My radio is my friend and it tells me things that I wanna hear or reject from here and far because in terms of size the world is still that wide amorphous ball that if you go very far you will probably fall off which we all do in our own little ways. So recently I was listening to radio and this peculiar caller talked of how he was having issues with his wife of ten years yup its ten years of ‘I do until’ blah blah does us what he does best. He says they have been married for close to ten years and they have no kid or even a slight glimmer of hope that that bundle of joy will pop out that black hole. They have ven after tried out all the tricks in the modern scientific books that make up the modern world and its over rated medical practices and their over worshipped success rate things still don’t want to look up. His even contemplating taking out a loan for some weirdly named scientific procedure that involves complicated machines and stuff along that stuff just to see her tummy balloon and her figure metamorphose into the body shape capital D from the devil worshipped legendary figure 8. Adoption has not been part of the agenda bordering taboo in their marriage leaving him contemplating playing an away match so as to score that life changing golden goal and its here that I come in.
Feels cruel but it could help
For starters kids in the African context aint just babies that move around the house messing up everything that catches their attention but its collateral, it’s the one thing you own in that marriage no matter how draconian that feels but it’s the reality.
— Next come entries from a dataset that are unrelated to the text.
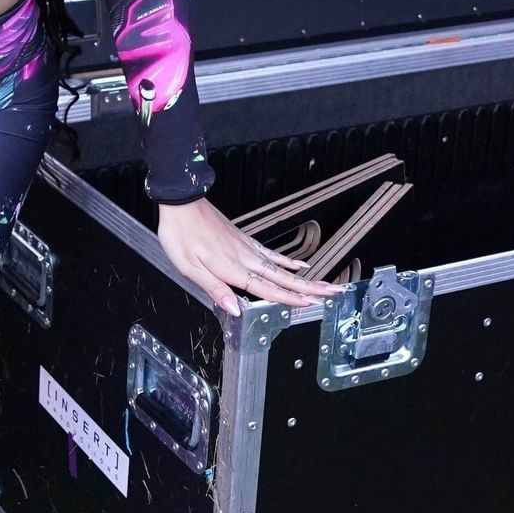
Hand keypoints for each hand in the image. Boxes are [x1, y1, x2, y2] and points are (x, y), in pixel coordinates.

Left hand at [156, 196, 342, 316]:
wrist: (181, 203)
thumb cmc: (181, 234)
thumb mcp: (189, 267)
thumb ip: (215, 289)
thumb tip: (234, 310)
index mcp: (232, 268)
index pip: (267, 288)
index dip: (290, 298)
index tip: (312, 304)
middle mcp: (244, 257)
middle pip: (282, 277)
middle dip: (309, 287)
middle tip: (333, 293)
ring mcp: (246, 247)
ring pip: (280, 267)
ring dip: (303, 277)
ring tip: (324, 283)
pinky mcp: (243, 239)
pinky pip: (270, 253)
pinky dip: (286, 260)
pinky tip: (298, 264)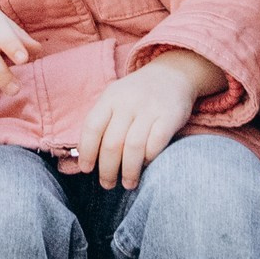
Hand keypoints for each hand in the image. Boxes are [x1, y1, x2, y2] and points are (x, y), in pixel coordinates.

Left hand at [75, 50, 221, 189]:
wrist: (174, 74)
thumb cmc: (138, 94)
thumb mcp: (116, 97)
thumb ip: (102, 121)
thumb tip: (85, 156)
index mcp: (110, 97)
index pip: (92, 127)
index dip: (87, 152)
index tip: (87, 170)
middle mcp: (128, 102)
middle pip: (112, 142)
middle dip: (107, 169)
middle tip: (107, 184)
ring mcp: (150, 109)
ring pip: (133, 147)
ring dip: (129, 171)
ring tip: (128, 184)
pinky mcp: (170, 116)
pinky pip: (156, 144)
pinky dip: (149, 159)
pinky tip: (146, 166)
If she is not pushing out tots even the walls with their tenants the spiders go be asking what is that woman’s addition to this family apart from filling the backroom with smelly shit the other reasons why we get married well are all academic and only apply when you are faced with a big writing on the chalk board announcing you are remaining with 30 minutes to end of the examination. So in the beginning it will be fun and games and the excitement of having a little one coming into your lives or one life…..the man in this case since the woman aint that interested that much. However as time goes on there is going to be a problem when the bills come in and you start spending more time with the other woman who also happens to be the mother of that one kid……………….its complicated you can tell. The wife of the house will have no claim to anything that happens around the house as she is no better than the maid cleaning, eating and shitting. Life aint fair from the word get go.
When it comes to the adoption option I say you take this with the grip of your strongest hands and you can do that without juggling any legal dynamic and still feel no guilty. For starters we Africans we are blessed with that one relative distant or close who specializes in popping out tot after tot with reckless abandon of what it means to actually care for that kid. For starters in my family we are blessed with four of them so imagine the small unregistered kindergarten that’s not yet spotted by the eagle eyed ministry of education. Mr. I want I a child can begin by scanning through some of his much loathed relatives and pick out one kid to stay around the house starting with the school holidays and if possible stay with them over the long haul. We always do that in the African setting so well the white colonialist out of lack of words in their shallow dictionary opted to call it an extended family will at least it helped to cover up galling holes of who has no kid and who has a kid unlike today with the ever rising wall fences the silence if no kid is home make the place colder than a grave yard. If this doesn’t work or seem to push your agenda down her throat then probably you will need a corrupt survy government official who deals in the procurement department those fellas will sell anything to anyone.